Web Authentication: A Counter to Supply Chain Attacks

How can you verify your hardware wallet isn’t a fake?

By Patrick Kim Supply chain attacks are one of the most serious security threats for hardware wallets because they target vulnerabilities in the logistics process and could happen without the owner knowing. This is why you should never purchase a hardware wallet from anywhere other than an official website or authorized reseller. The Keystone, like most hardware wallets, comes with tamper-evident packaging as a countermeasure. While tamper-evident packaging raises the cost of supply chain attacks, it’s not a foolproof measure to prevent them.

How Web Authentication Works Upon Initialization

The Keystone’s Web Authentication process gives you a much higher degree of assurance that your device has not fallen victim to a supply chain attack. When you initialize your Keystone, you will be prompted to visit https://keyst.one/authentication to confirm your device has not been tampered with or swapped out for a fake somewhere along the supply chain. Web Authentication works because of the same digital signature algorithm used in Bitcoin. In asymmetric encryption, only a private key can produce a digital signature that can be verified with its corresponding public key, and only a private key can decrypt information encrypted using its public key. This is one-way transfer of information powers verifiability in Bitcoin.

Each Keystone has a pair of public and private keys pre-installed in the Secure Element during manufacturing that is used solely for the purpose of Web Authentication. This pair of keys has nothing to do with the public and private master key pair generated from physical entropy by the Secure Element during initialization of the Keystone. We will call this pair of public and private keys Web Authentication keys.

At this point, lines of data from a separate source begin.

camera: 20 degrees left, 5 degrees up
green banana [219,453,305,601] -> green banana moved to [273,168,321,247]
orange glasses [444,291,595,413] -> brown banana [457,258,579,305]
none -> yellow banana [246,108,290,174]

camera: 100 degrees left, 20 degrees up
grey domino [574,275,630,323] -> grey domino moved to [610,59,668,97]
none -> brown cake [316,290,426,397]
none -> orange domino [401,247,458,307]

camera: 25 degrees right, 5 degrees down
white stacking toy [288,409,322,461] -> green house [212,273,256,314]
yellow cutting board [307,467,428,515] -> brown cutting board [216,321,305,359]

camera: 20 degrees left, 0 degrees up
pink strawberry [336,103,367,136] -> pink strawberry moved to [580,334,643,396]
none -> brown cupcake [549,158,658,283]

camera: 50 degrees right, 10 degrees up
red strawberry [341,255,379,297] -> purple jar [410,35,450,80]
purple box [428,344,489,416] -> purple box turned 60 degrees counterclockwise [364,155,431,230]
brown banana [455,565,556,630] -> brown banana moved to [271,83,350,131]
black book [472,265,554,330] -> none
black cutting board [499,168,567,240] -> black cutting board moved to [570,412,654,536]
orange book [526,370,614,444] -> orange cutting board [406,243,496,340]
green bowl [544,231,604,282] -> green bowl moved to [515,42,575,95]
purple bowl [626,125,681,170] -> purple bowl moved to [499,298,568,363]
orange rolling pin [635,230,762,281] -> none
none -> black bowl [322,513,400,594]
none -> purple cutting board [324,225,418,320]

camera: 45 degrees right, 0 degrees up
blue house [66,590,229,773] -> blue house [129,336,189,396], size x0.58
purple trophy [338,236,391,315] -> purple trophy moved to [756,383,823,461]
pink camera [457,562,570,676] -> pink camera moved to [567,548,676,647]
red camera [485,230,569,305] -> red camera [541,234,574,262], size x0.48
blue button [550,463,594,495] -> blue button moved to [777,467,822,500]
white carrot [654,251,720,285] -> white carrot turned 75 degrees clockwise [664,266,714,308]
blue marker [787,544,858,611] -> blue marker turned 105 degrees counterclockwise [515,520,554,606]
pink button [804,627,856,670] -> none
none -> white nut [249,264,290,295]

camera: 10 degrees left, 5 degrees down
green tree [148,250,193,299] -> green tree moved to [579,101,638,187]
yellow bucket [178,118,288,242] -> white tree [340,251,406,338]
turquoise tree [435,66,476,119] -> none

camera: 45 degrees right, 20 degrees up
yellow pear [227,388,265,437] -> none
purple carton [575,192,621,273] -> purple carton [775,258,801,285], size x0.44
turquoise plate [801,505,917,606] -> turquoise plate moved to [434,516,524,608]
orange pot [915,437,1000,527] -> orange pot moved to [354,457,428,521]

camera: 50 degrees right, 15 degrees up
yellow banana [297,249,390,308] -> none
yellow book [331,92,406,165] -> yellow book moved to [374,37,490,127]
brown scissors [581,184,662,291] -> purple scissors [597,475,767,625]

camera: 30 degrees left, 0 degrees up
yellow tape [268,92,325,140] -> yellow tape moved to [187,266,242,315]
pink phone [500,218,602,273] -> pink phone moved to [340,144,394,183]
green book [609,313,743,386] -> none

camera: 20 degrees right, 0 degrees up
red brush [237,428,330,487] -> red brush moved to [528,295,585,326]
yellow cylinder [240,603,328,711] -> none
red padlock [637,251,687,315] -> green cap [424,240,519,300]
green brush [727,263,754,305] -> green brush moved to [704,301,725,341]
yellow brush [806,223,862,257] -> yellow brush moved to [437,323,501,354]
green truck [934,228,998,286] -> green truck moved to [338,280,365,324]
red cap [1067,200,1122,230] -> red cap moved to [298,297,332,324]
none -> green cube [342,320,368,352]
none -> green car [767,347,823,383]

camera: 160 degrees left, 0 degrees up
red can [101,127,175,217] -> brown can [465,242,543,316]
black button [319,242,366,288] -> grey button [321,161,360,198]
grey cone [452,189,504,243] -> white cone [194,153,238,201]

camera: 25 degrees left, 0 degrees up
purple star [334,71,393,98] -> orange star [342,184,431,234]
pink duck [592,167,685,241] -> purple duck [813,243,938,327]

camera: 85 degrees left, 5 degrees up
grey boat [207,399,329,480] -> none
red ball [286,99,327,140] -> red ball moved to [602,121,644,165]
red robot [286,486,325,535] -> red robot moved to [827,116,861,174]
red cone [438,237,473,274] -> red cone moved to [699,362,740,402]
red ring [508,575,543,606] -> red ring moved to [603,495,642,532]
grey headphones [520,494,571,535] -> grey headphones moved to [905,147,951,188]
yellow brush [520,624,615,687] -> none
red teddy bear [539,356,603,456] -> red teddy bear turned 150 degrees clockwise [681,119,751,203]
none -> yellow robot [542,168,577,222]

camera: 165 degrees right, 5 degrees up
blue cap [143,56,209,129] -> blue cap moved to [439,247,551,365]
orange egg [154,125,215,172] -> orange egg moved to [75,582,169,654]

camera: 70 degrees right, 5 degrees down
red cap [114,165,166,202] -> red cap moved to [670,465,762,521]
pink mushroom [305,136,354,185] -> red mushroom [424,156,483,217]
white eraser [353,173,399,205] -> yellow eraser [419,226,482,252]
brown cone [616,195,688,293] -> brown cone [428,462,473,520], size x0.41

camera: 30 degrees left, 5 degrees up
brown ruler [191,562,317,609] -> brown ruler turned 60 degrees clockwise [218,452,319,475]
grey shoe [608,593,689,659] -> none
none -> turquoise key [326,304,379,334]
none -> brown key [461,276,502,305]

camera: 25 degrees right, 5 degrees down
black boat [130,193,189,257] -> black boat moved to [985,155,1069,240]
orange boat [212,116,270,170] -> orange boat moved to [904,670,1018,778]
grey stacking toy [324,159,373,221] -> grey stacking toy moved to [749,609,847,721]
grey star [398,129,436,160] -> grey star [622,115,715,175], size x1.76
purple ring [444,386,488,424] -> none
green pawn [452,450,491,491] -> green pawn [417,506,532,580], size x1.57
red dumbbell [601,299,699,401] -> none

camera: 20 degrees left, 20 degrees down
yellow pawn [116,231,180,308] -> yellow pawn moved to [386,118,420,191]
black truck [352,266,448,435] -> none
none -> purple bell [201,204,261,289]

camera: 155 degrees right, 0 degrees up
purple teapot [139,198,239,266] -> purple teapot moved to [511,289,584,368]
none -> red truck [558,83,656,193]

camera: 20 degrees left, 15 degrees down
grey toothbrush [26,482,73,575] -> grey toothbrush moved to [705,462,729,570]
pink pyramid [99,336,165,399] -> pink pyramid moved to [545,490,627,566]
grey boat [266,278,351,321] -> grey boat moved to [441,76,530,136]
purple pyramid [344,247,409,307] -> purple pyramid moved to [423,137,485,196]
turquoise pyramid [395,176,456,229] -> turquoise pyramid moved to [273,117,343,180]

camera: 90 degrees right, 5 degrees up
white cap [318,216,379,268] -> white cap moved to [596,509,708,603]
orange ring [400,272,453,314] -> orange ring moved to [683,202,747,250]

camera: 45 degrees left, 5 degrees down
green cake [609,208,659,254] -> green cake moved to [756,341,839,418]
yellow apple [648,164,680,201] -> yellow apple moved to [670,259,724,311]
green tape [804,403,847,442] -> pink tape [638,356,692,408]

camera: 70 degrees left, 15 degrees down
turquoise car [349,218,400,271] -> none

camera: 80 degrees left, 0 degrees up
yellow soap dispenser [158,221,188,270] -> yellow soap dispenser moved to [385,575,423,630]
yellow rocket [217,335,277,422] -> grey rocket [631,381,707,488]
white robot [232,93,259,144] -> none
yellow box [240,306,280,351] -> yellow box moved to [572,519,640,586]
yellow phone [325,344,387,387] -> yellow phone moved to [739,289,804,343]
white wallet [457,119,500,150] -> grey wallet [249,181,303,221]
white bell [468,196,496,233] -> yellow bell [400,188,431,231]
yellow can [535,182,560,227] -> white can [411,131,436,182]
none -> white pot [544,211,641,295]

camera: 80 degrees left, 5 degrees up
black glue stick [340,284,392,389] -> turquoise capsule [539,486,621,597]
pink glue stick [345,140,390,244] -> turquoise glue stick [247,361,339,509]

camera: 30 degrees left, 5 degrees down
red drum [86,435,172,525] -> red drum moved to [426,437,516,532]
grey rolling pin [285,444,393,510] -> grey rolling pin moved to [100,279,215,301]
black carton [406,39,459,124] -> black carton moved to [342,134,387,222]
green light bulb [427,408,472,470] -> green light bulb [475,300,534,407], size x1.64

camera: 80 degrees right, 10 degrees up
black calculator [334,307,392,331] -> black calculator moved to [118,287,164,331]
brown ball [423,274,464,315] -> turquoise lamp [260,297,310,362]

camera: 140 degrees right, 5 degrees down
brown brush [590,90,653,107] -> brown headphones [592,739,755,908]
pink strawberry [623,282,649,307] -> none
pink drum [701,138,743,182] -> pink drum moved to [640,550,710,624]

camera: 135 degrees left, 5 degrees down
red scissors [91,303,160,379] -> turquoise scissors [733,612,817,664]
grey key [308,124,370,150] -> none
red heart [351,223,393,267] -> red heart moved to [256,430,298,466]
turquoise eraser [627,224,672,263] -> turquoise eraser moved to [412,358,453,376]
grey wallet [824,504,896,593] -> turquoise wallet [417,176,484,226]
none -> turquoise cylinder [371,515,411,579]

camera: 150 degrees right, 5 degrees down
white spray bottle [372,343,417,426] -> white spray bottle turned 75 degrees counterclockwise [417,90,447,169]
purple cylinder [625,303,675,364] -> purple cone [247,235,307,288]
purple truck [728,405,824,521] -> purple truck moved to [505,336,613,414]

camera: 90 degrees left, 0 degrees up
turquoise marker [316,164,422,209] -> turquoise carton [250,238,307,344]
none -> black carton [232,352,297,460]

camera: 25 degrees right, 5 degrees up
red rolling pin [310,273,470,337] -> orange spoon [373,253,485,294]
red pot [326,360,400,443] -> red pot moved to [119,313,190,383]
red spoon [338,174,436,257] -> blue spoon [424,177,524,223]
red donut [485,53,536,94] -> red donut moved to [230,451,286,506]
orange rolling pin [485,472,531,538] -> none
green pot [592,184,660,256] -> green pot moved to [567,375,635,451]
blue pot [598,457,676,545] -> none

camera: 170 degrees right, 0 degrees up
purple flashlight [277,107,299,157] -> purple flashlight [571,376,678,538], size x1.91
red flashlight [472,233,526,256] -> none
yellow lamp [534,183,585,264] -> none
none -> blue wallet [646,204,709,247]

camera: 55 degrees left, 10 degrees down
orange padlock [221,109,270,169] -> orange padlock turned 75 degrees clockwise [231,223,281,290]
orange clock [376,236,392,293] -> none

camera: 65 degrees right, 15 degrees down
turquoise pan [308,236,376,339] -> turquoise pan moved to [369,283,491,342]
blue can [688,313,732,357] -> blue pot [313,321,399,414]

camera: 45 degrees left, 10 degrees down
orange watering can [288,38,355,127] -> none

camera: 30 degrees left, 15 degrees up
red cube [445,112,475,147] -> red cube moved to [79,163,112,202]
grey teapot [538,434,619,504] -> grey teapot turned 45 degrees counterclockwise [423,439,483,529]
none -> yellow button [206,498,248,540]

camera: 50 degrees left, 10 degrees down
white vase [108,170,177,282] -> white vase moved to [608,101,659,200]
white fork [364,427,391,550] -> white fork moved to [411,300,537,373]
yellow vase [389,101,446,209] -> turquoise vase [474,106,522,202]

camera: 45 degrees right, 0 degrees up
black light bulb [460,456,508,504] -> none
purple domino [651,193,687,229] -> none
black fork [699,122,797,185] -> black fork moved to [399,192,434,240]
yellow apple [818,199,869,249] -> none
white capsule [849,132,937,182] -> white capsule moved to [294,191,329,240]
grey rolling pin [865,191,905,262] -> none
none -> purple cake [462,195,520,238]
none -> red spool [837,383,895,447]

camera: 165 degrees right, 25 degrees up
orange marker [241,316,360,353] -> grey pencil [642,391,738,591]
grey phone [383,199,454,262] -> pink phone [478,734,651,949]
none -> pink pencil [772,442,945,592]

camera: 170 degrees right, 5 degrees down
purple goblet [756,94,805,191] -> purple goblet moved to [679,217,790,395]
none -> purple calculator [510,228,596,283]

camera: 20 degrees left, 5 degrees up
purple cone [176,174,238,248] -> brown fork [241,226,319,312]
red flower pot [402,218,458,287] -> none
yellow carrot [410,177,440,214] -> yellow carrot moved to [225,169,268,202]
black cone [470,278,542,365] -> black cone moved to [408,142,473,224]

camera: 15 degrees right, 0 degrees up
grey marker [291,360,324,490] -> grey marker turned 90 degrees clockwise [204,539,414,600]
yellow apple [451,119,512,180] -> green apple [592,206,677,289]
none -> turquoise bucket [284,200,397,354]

The backend of the Web Authentication page is operated by a hardware security module (HSM) server, which is a highly secure crypto processing service offered by AWS. Like a Secure Element, it also has a pair of public and private keys. Each Keystone’s Secure Element knows the public key of the HSM server, while the HSM server knows that device’s Web Authentication public key.

On the Web Authentication page, you will be prompted to scan a QR code. This QR code is a random string of numbers generated by the HSM which has been encrypted with your Keystone’s Web Authentication public key and then signed by the HSM’s private key. When you scan this QR code, your Keystone will first use the HSM’s public key to verify the HSM server’s signature of the message. This is to ensure that the QR code you are looking at is from the official Web Authentication page, and not the victim of a phishing scam.

The Keystone will then use its Web Authentication private key to decrypt the message that was encrypted with its public key by the HSM server. This results in the 8 digits you are asked to enter into the Web Authentication page after scanning the QR code. The HSM system will then check to see whether the digits align with the original random string it generated. If Web Authentication fails, you will not want to use your device at all. A failure message indicates that either your Keystone is not operating the Secure Element it was manufactured with, or that your device was swapped out for a counterfeit entirely.

What Are the Potential Risks for it Being Compromised?

To spoof this process, attackers would need a considerable amount of resources. Not only would the HSM server have to be hacked, but the device’s Secure Element would also have to have been compromised. We are using AWS’s HSM server, which in our evaluation has the highest degree of security. With the Secure Element’s strong track record of being notoriously difficult to directly hack into, it is extremely improbable that both would be compromised at the same time.

The Keystone Pro also includes an anti-tamper self-destruct mechanism that would render the device useless in the event attackers seek to open it and tamper with the components inside.